### Dataset entries:
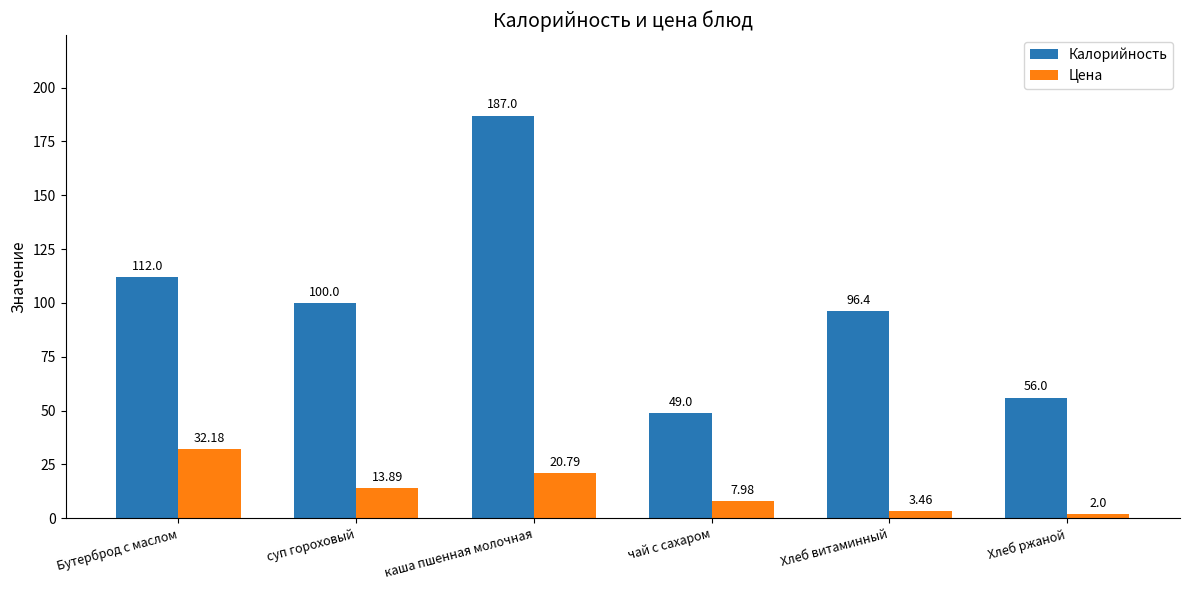

What position from the right is суп гороховый?

5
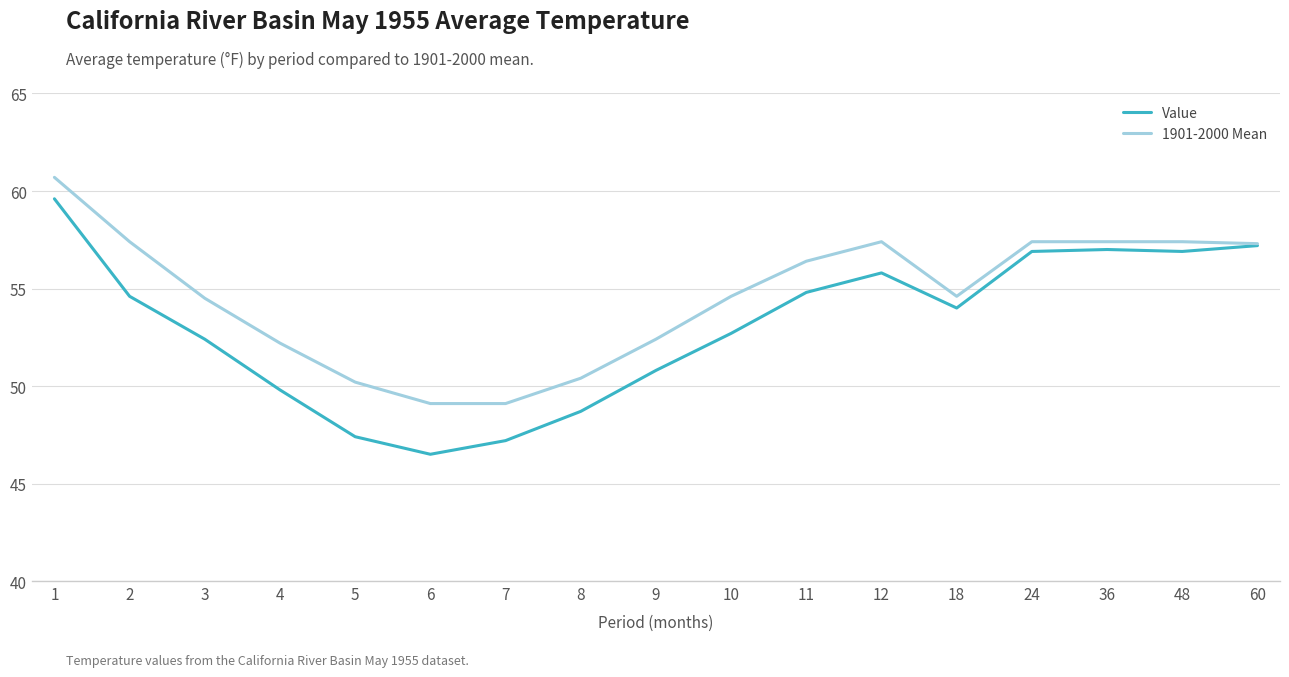

What is the highest value of the 1901-2000 Mean series?

60.7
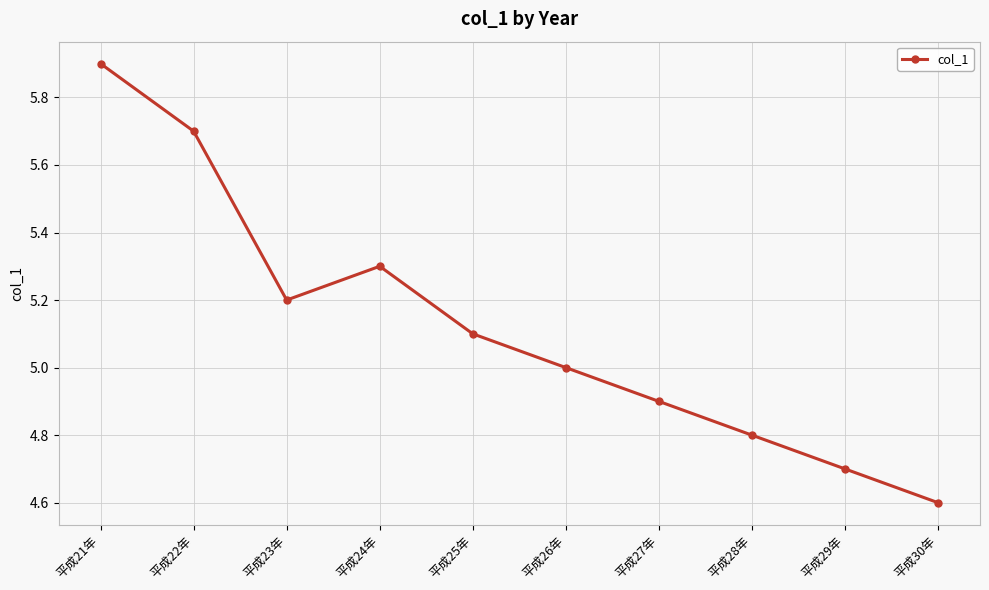

How many lines are shown in the chart?

1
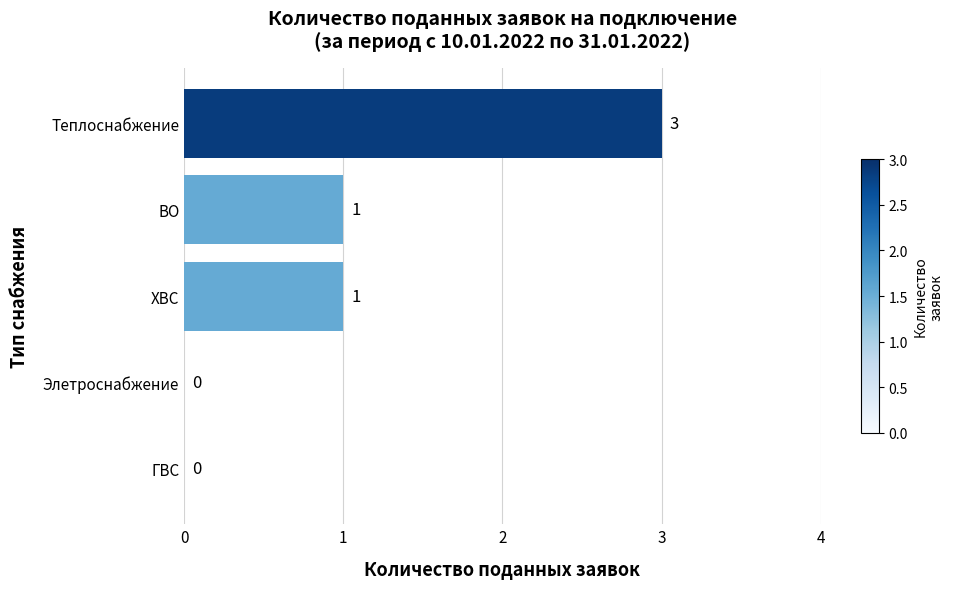

Which label corresponds to the largest value in the chart?

Теплоснабжение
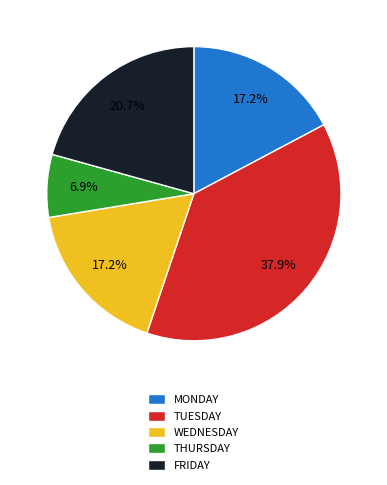

Which has a higher value, MONDAY or THURSDAY?

MONDAY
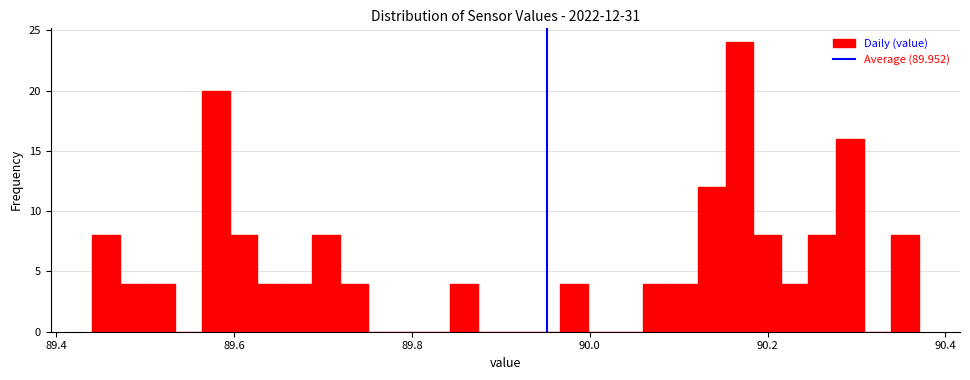

Read against the x-axis, roughly where is the centre of the tallest bar?

90.16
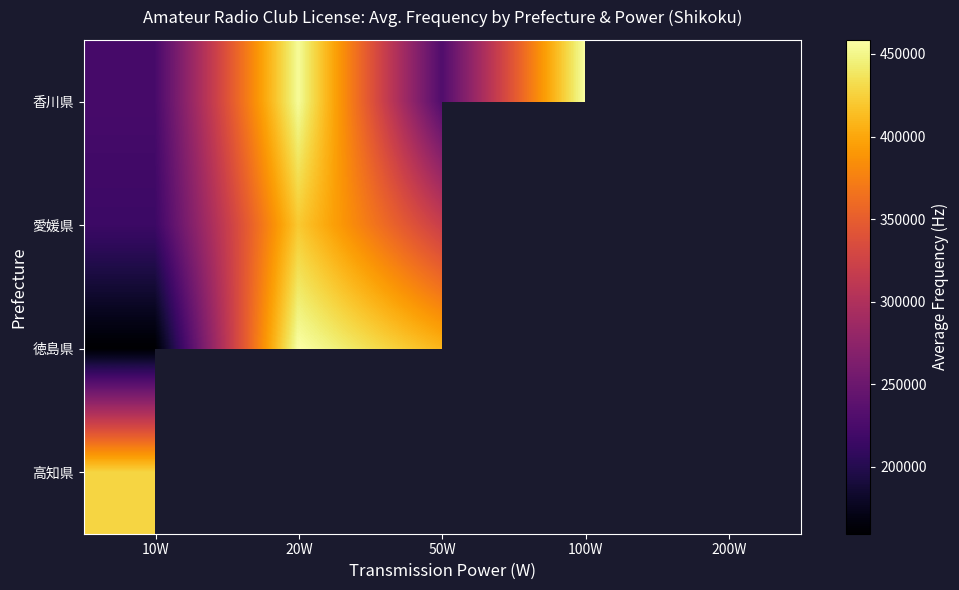

How many values in 香川県 are above zero?

4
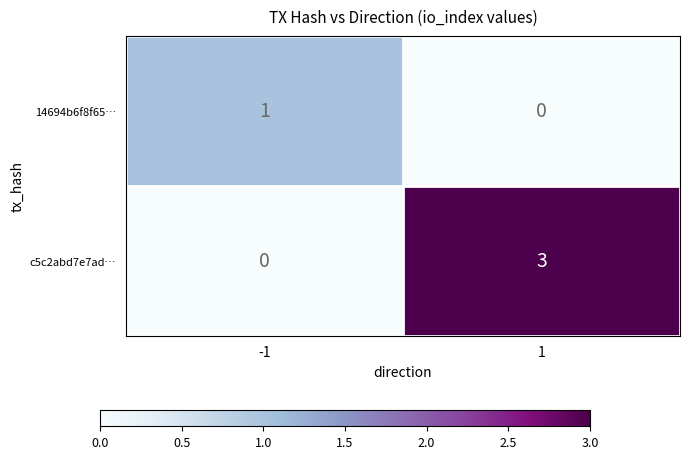

Reading left to right, list all the values displayed in this chart.

14694b6f8f65…: 1	0
c5c2abd7e7ad…: 0	3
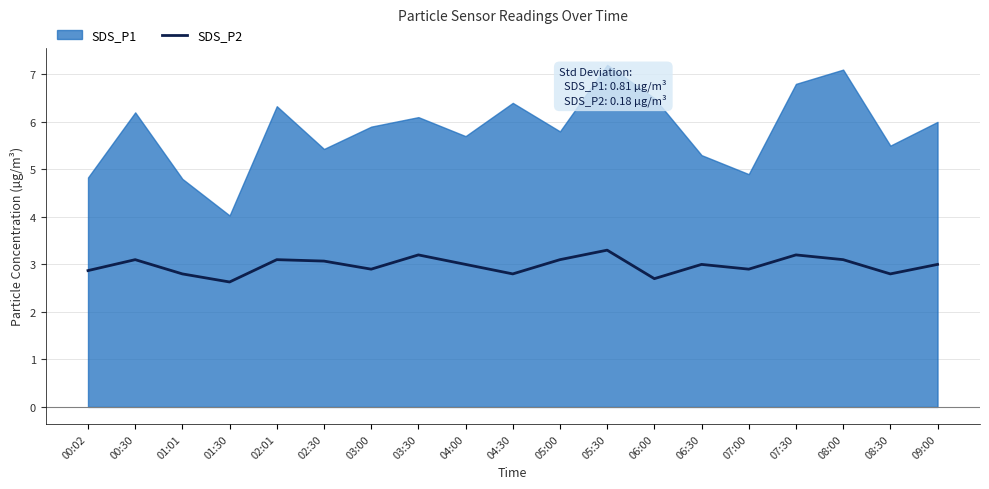

Does the chart have visible grid lines?

Yes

### What is expected:
Reproduce all of the data above word for word, leaving out the pictures.

### Result:
What position from the right is суп гороховый?

5

What is the highest value of the 1901-2000 Mean series?

60.7

How many lines are shown in the chart?

1

Which label corresponds to the largest value in the chart?

Теплоснабжение

Which has a higher value, MONDAY or THURSDAY?

MONDAY

Read against the x-axis, roughly where is the centre of the tallest bar?

90.16

How many values in 香川県 are above zero?

4

Reading left to right, list all the values displayed in this chart.

14694b6f8f65…: 1	0
c5c2abd7e7ad…: 0	3

Does the chart have visible grid lines?

Yes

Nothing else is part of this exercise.